Workbench.problemAutoBuild = Problem occurred while building workspace.
Comment 20 Knut Radloff CLA 2003-03-06 18:21:16 EST
I realized that it's the status line progress indicator that is delayed.
The attached code uses the active workbench window and falls back to using a 
progress dialog if there is no active workbench window.
Using the status line instead of the progress dialog cuts the performance 
penalty of the fix by about 1% to under 4%.
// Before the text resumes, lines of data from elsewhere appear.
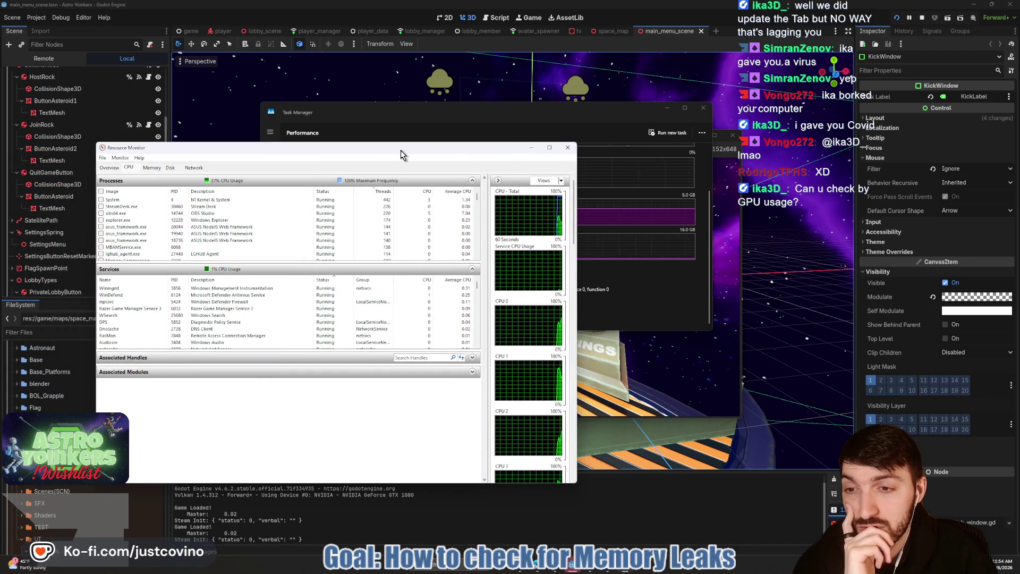
{"action": "left_click_drag", "start_coordinate": [401, 150], "coordinate": [402, 149]}
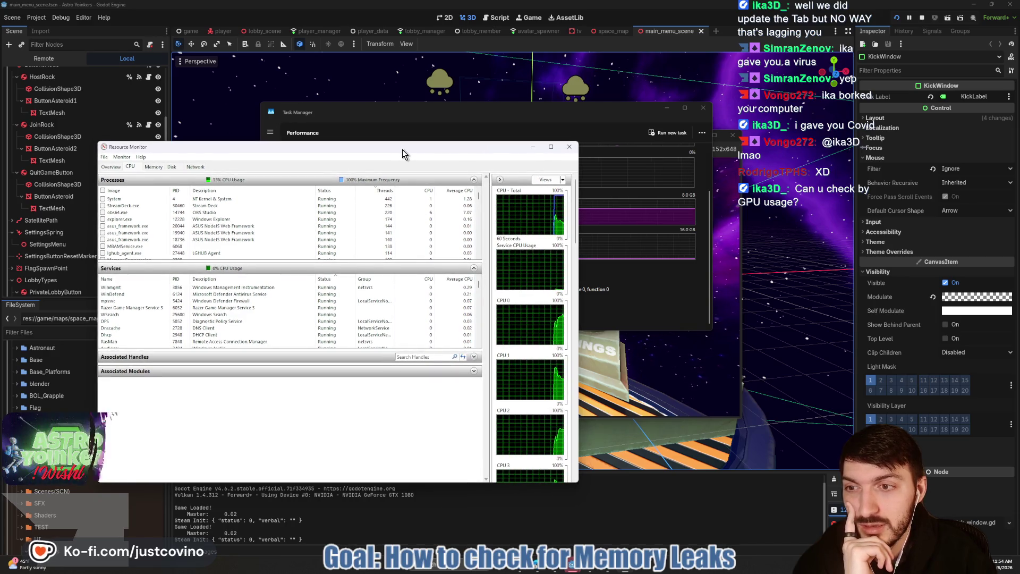
{"action": "left_click_drag", "start_coordinate": [402, 149], "coordinate": [406, 144]}
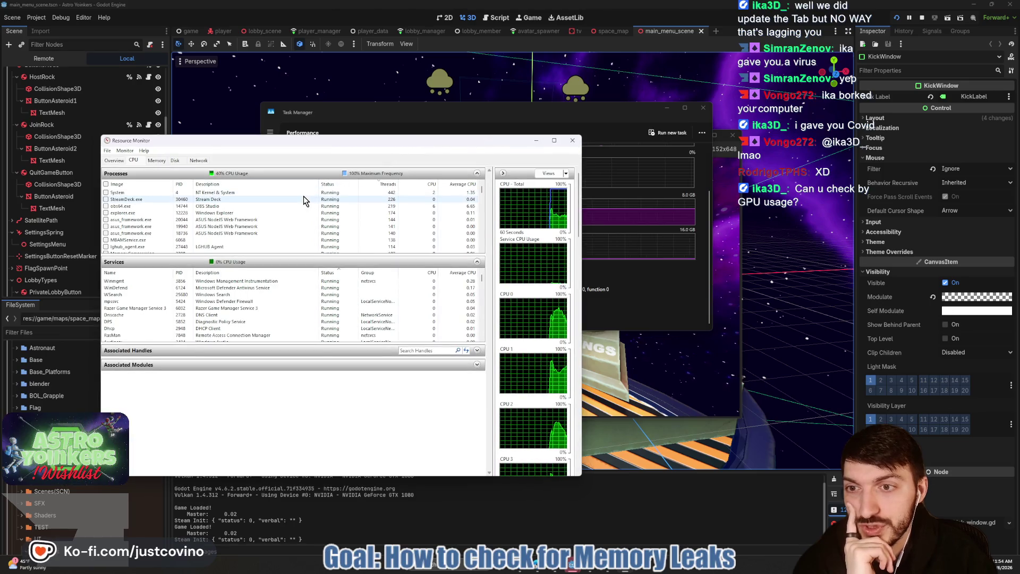
{"action": "scroll", "coordinate": [287, 222], "scroll_direction": "down", "scroll_amount": 3}
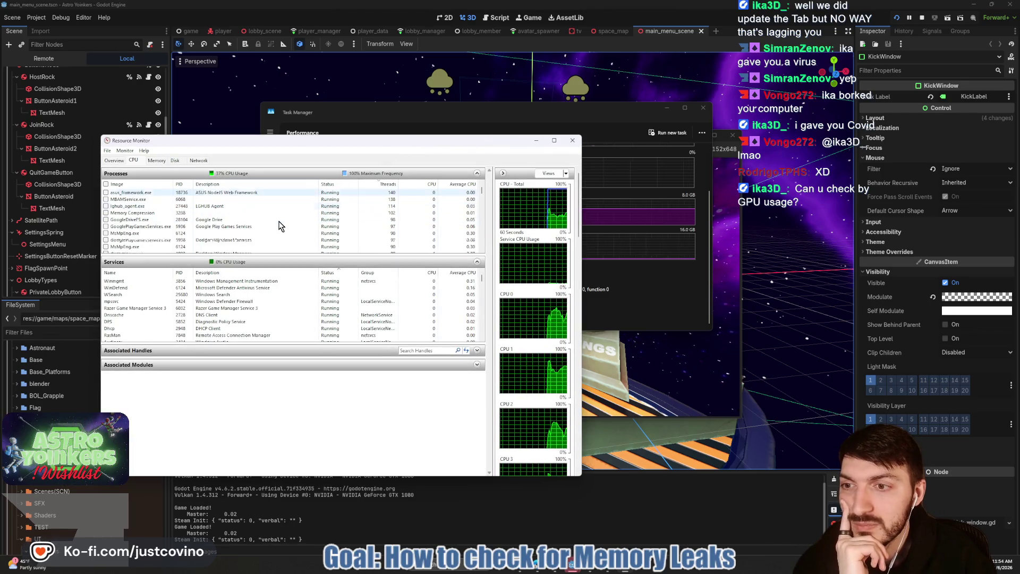
{"action": "scroll", "coordinate": [271, 227], "scroll_direction": "down", "scroll_amount": 2}
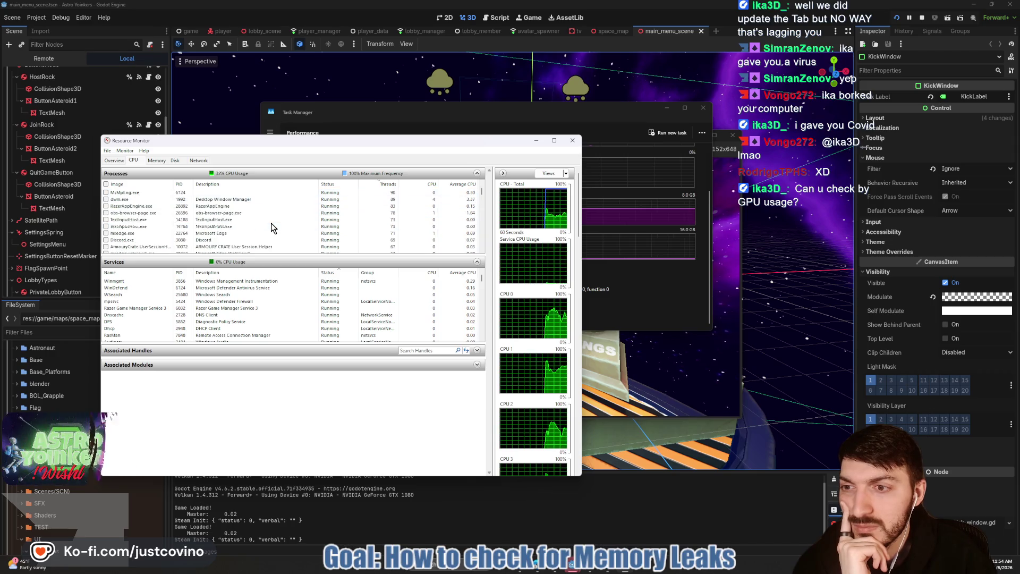
{"action": "scroll", "coordinate": [260, 234], "scroll_direction": "down", "scroll_amount": 2}
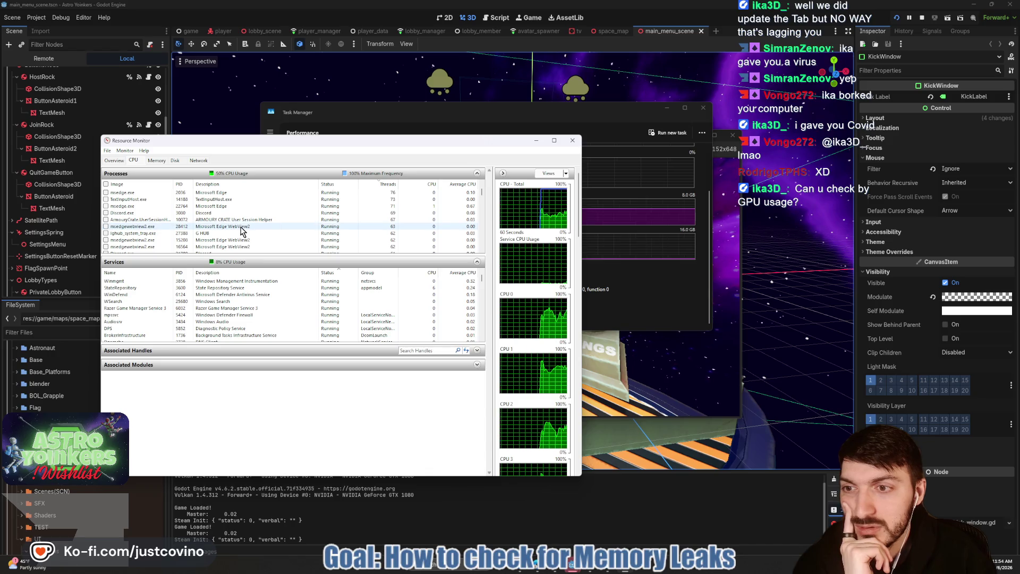
{"action": "scroll", "coordinate": [242, 230], "scroll_direction": "down", "scroll_amount": 3}
{"action": "scroll", "coordinate": [242, 230], "scroll_direction": "up", "scroll_amount": 8}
Comment 21 Knut Radloff CLA 2003-03-06 18:57:52 EST
Nick pointed out that the attached code does not take the refresh on startup 
feature into account. This would result in two bulds when the refresh results 
in resource deltas.
We should move the refreshFromLocal followed by enableAutoBuild below the 
try/finally block. I'm not sure why we even have the try/finally block. All the 
methods inside the try block handle exceptions already.

} finally {
	UIStats.end(UIStats.RESTORE_WORKBENCH, "Workbench"); //$NON-NLS-1$
}
refreshFromLocal(commandLineArgs);
enableAutoBuild();
// Listen for auto build property change events
getPreferenceStore().addPropertyChangeListener(propertyChangeListener);


This could be more refined since the refresh opens a progress dialog and the 
enableAutoBuild uses the status line.
Comment 22 Knut Radloff CLA 2003-03-06 19:06:45 EST
Released attached changes with modifications shown above.